Thursday, 6 September 2018

[cobirds] Crow Valley Campground on 9/5 (Weld)

VERY quiet yesterday afternoon at Crow Valley.  I walked the entire campground circuit and had a total of 17 species.  Highlight was an unidentified empid in elms just nw of the antique farm machinery exhibit that well could have been a Gray, but maybe a less exciting Dusky.  Very long tailed and slender, longish beak, gray-green (aren't they all?), did not get a good feel for which direction the tail wag started, medium to short primary extension, lower mandible mostly yellow, thin unteardropped eyering, flew off before I came back to consciousness after being lulled into expecting to see no birds.  As an example, I saw not a single individual bird walking west from the picnic shelter along the creekbed to the historically birdy southwestern corner, all along the west side creekbed, thru the group area in the northwestern corner.  Then a glorious Mourning Dove flew over.  Other species seen, 1 of each unless otherwise noted, were Blue-gray Gnatcatcher, Brown Thrasher, Barn Swallow, Lark Bunting, Clay-colored Sparrow, Blue Jay, American Robin (3 of them to pad the count), House Wren, Northern Flicker, Wilson's Warbler (4), Western Wood-Pewee, Red-tailed Hawk, American Kestrel, Horned Lark (chaotic flock of 2), Downy Woodpecker.  By contrast, the town of Briggsdale teamed with Rock Doves, Eurasian Collared-Doves, House Sparrows, European Starlings, House Finches, Blue Jays and a robin.

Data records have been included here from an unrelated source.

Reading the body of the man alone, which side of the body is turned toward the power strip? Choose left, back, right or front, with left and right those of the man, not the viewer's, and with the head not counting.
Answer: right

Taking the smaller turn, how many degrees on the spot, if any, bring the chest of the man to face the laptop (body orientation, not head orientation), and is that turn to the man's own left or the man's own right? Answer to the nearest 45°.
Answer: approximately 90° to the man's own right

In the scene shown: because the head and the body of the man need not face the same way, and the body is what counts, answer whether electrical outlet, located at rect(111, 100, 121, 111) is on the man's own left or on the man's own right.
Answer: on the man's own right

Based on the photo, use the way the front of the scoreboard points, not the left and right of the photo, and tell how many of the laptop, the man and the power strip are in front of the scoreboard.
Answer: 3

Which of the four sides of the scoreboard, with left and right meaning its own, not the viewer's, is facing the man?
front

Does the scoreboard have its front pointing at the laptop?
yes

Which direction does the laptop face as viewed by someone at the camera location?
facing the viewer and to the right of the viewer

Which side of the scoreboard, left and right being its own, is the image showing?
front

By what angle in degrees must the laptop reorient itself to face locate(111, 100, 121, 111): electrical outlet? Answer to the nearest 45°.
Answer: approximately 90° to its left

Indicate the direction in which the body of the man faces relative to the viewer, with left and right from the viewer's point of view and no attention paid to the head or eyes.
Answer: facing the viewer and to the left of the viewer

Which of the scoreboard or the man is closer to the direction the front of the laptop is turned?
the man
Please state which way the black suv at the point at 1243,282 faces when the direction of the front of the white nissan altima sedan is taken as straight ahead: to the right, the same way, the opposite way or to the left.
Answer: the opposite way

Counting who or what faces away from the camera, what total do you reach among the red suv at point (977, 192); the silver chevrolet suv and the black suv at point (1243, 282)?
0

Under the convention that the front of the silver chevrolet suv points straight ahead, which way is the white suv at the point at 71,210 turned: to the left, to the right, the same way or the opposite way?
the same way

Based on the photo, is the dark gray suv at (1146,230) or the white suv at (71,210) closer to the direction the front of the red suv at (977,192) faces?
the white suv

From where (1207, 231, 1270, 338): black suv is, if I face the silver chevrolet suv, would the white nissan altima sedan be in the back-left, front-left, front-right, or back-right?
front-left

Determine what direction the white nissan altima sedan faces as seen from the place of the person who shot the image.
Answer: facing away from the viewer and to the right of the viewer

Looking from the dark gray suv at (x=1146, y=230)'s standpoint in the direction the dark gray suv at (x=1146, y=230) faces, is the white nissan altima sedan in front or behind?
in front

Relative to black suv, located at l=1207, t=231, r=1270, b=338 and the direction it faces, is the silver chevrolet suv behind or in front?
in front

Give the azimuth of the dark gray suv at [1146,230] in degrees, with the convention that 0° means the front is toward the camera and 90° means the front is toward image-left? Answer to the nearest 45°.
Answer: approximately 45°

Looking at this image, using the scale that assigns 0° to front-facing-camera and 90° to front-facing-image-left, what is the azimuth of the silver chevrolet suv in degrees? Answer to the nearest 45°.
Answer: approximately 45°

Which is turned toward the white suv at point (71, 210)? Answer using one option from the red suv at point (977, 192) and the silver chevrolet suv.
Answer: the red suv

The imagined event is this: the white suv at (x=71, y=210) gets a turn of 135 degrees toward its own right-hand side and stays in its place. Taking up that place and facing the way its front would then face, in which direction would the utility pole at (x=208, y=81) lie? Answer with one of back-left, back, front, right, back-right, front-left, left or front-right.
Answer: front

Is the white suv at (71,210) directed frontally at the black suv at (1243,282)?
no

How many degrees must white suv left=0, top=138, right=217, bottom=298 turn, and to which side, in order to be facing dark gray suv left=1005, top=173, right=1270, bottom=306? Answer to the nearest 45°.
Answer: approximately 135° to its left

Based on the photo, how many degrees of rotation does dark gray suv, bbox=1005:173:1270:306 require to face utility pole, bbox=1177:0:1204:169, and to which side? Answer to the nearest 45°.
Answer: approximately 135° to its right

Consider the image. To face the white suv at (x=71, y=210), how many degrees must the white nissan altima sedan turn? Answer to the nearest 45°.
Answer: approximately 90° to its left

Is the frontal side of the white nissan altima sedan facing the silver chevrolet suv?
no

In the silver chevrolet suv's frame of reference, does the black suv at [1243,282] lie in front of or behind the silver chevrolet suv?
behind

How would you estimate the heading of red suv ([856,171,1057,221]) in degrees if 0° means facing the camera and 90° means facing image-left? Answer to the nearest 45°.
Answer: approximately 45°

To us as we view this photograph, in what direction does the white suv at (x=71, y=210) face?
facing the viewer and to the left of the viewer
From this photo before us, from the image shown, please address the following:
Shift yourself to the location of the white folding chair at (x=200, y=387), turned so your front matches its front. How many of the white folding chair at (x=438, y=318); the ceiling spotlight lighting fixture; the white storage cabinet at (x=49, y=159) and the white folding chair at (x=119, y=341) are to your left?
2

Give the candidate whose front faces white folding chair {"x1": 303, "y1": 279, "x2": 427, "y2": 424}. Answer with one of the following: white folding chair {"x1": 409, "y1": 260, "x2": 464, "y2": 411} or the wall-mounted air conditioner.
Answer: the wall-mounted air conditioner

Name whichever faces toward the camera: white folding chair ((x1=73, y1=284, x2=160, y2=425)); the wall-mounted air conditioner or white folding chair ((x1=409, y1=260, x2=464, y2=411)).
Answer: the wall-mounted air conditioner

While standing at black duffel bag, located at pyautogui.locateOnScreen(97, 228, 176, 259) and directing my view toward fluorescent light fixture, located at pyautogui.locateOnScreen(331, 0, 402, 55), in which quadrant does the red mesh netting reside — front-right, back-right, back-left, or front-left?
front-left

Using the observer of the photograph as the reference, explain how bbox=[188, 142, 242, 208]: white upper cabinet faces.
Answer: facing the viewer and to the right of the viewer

Cattle pond in the nw corner near the big Russian-olive by the gate is all but dried up.  Whole place seemed very dry.  Barking dog mentioned by Bob Righter is gone (I think, or maybe just off with its owner for the day, tent still there). 


Saw perhaps the same western hognose snake as last visit (attached shows this beauty curious about why it is all of a sudden up in the air being held briefly by a potential predator who is apparently benign).  Butterflies included question-mark, red admiral and monarch.  Noteable were two net-winged beetles (Calopteron sp.).

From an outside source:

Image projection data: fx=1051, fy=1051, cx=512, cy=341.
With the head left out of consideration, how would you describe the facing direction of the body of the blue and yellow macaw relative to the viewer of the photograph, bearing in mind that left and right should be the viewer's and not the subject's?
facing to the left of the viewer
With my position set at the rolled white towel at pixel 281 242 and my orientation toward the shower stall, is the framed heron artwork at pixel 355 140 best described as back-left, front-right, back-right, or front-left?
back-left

                                                 


You know how it goes.  We all only get so many chips each day to start the outdoor poker game we call "birding".  Apparently I had used all mine up in the morning at Timnath Reservoir when Christine Sparks and John Shenot suggested the fairly innocuous-looking shorebird I tried to talk them out of was really the Buff-breasted Sandpiper found by Irene Fortune and Bobbie Tilmant (thank you) on the 4th.  Andy Bankert, with I suspect far more experience with Buff-breasted Sandpiper than the 5 or so of us (Joe, Jay, Gwen, Carol) standing there put together, walked up from the mudflats and confirmed our ID, and Josh Bruening got further confirmation with his nice photos obtained down on the flats which he shared with the world on eBird and announced on COBIRDS.  Congrats again to finders Bobbie and Irene, and all the rest who got a lifer with this great bird for shorebird habitat-challenged Larimer County.